The average wireless customer has so far connected roughly three different devices to each account, according to a survey by Wall Street research firm Cowen and Company. That figure, the firm noted, will become increasingly important as wireless operators look to gain revenues from connections to devices beyond phones such as watches, tablets and other electronic goodies.
“Devices per account growth at survey record highs,” the Cowen analysts wrote in a recent report detailing the findings of their latest quarterly survey, which tallied responses from about 1,000 mobile customers. “Devices per account is a key driver for ARPA growth as we consider carrier service revenue growth opportunities in a maturing, competitive, and Unlimited data marketplace. Our survey suggests devices per account increased to 2.94 vs. 2.70 in our prior survey and a record high since we began asking to all plan subscribers in 1Q16.”

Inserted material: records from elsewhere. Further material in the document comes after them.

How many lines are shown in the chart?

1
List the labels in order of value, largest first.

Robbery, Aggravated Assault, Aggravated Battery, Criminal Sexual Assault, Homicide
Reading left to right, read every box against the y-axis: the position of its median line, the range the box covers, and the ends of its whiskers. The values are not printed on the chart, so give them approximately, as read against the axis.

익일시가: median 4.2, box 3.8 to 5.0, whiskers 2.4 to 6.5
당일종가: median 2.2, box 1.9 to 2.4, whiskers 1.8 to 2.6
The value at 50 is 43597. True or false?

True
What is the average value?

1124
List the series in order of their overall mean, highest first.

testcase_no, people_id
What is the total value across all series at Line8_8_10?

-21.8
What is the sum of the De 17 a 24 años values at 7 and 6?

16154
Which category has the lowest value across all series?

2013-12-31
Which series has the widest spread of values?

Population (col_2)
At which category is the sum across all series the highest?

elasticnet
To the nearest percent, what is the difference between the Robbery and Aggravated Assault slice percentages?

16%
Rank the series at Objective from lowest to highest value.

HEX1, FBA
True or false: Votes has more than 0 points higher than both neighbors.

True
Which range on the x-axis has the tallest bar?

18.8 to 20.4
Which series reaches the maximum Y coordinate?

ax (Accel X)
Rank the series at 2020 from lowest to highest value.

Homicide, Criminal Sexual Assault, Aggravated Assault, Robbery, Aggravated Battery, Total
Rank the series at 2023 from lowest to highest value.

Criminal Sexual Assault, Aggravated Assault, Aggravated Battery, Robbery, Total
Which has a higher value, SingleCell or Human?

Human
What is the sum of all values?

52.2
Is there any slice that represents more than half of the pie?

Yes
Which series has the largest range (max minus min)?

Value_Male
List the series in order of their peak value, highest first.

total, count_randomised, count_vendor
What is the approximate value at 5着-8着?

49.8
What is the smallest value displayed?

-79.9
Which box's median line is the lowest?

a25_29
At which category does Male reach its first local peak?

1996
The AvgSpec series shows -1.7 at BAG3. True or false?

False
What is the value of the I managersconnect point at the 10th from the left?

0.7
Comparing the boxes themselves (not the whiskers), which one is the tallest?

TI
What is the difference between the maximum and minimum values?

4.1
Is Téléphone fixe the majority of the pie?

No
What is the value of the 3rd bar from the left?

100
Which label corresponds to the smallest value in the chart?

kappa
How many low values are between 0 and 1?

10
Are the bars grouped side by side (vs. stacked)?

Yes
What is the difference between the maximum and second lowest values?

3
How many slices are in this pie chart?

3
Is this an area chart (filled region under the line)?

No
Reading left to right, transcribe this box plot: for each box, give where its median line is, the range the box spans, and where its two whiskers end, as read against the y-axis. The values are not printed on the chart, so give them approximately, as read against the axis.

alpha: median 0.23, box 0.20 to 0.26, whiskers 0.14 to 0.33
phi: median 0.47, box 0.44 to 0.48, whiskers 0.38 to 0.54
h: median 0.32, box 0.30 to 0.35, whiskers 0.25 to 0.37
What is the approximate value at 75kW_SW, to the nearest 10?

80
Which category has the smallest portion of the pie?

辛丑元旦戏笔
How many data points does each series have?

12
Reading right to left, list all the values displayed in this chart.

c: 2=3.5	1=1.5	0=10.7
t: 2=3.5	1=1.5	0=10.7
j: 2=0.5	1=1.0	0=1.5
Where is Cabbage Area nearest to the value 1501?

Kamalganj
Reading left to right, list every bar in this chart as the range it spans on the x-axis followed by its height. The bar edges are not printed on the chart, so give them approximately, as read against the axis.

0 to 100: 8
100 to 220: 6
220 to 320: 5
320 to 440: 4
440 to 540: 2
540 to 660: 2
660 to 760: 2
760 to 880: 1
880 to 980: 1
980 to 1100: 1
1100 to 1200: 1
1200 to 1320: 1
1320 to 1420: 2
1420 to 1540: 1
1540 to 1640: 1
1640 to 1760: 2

As the analysts noted, attaching more devices per customer account is a critical part of operators’ strategies in an unlimited data world. After all, unlimited data plans essentially prevent operators from charging more to customers who use more data.
“In the age of Unlimited, device growth is a key driver of service revenue growth across the industry as T-Mobile and Verizon have specifically called out solid wearables (i.e. iWatch net adds) in recent earnings results and offsets continued attrition of tablet adds which were driving solid growth as recently as 2016,” the analysts wrote.
Indeed, Apple’s new cellular-capable Watch device has helped operators boost their quarterly net customer addition numbers. “Overall, we gained 260,000 post-paid net ads, consisting of phone losses of 24,000 and tablet losses of 75,000, offset by 359,000 other connected devices primarily wearables,” Verizon Chief Financial Officer Matt Ellis said in April, according to a Seeking Alpha transcript of Verizon’s quarterly earnings call.
“We also had strong branded postpaid net additions of 1 million, due in part to the particular success of the Apple Watch and other wearables,” added T-Mobile’s John Legere during his company’s quarterly conference call, according to Seeking Alpha.
Verizon, T-Mobile and the rest of the nation’s wireless network operators are scheduled to report their third-quarter financial results starting later this month, and all eyes will be on commentary from the launch of Apple’s latest gadgets, including the company’s newest Watch.
The growth of the smartwatch opportunity is key for the nation’s wireless carriers, considering they generally charge an extra $10 a month for Apple Watch cellular service. And though many carriers are offering a free month or three of service for the gadgets, BayStreet Research found earlier this year that, at least so far, most Apple Watch customers are electing to pay the $10 per month to keep their watch activated.
To be clear, though, the smartwatch opportunity is just the latest in a series of gadgets on which operators have pinned growth hopes. Previously, operators expected massive numbers of customers would purchase cellular-capable tablets, and before that operators hoped for massive sales of 3G-connected netbooks. Neither of those categories resulted in a major opportunity.
But operators appear undaunted. For example, last month Samsung’s SmartThings business announced a new LTE M tracking product the company said would allow consumers to keep tabs on everything from pets to backpacks. Importantly, the device will sell for $99, and that price includes a year of AT&T LTE M service. After that year, services on the device will cost $5 per month.